Document segment section start
By Prasad Jayaraman, Principal, Advisory at KPMG

Blending the science of technology with the art of leadership is the challenge facing many CISOs, who are regularly thrust into the spotlight as companies continually deal with cybersecurity threats and events. Indeed, 81% of CISOs report to a firm’s board of directors at least annually; most do so every quarter.1

If that is not exactly what you signed up for when you got into computer science or IT, and you are feeling the stress of this high-profile position, you are not alone. The overwhelming majority of CISOs (88%) are “moderately” or “tremendously” stressed in their job – and why not? Two-thirds (66%) said their organization had at least one security breach in the past 12 months. Plus, they feel the pressure of performance, as 97% of their C-suite stakeholders believe IT security should deliver more value for the cost.2

While the demands on a CISO are considerable, the job can be more satisfying and less stressful when CISOs work to refine the “art” part of their responsibilities: leadership. And many of the leadership qualities and skills that can breed success (and less stress) for CISOs can be learned, practiced, and mastered.

Five CISO Leadership Attributes

As CISOs, CIOs, and other technology leaders gain more importance within organizations, they also undergo more scrutiny as expectations for their roles continue to rise and expand. Not only are they expected to guide and oversee a critical element of the business, but they also do this with the realization that their performance plays a key role in the organization’s reputation.

Central to their responsibilities is helping their organizations gain and maintain the trust of stakeholders, something we have coined as “The Trust Imperative.” The importance of this cannot be overstated. As we see it, trust is the ultimate business enabler. When enterprises inspire trust in all their stakeholders, they create a platform for better business performance – including responsible growth, bold innovation, and sustainable advances in performance and efficiency.
Document segment section end
Data segment section start
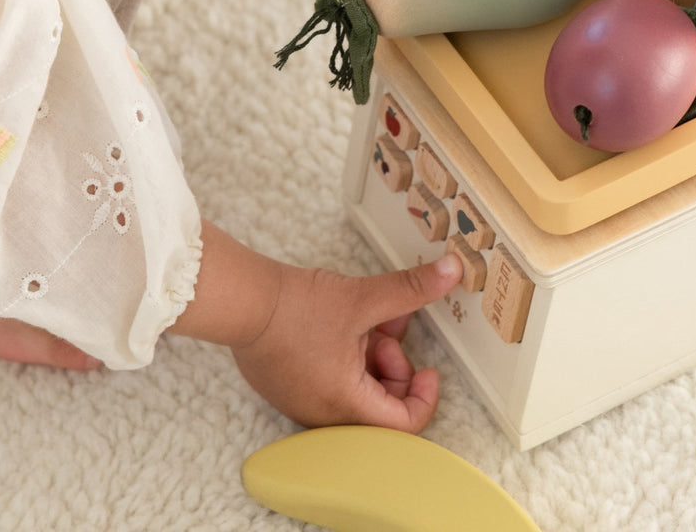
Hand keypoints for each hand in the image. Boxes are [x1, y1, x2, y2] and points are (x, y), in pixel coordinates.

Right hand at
Data segment section end
Activity list:
1/ Using the CISO leadership article above, decide whether each statement agrees with it. Answer yes or no for each, and quote the words that settle it.
(a) Most CISOs report to the board every quarter.
(b) Half of CISOs said their organization had a security breach in the past 12 months.
(c) CISO leadership skills cannot be learned.
2/ From the CISO leadership article above, extract the passage from "As CISOs, CIOs, and" up to and including "the organization’s reputation.".

Answers for the exercise:
1/
(a) Yes: "most do so every quarter."
(b) No: "Two-thirds (66%) said their organization had at least one security breach in the past 12 months."
(c) No: "many of the leadership qualities and skills that can breed success (and less stress) for CISOs can be learned, practiced, and mastered."

2/
As CISOs, CIOs, and other technology leaders gain more importance within organizations, they also undergo more scrutiny as expectations for their roles continue to rise and expand. Not only are they expected to guide and oversee a critical element of the business, but they also do this with the realization that their performance plays a key role in the organization’s reputation.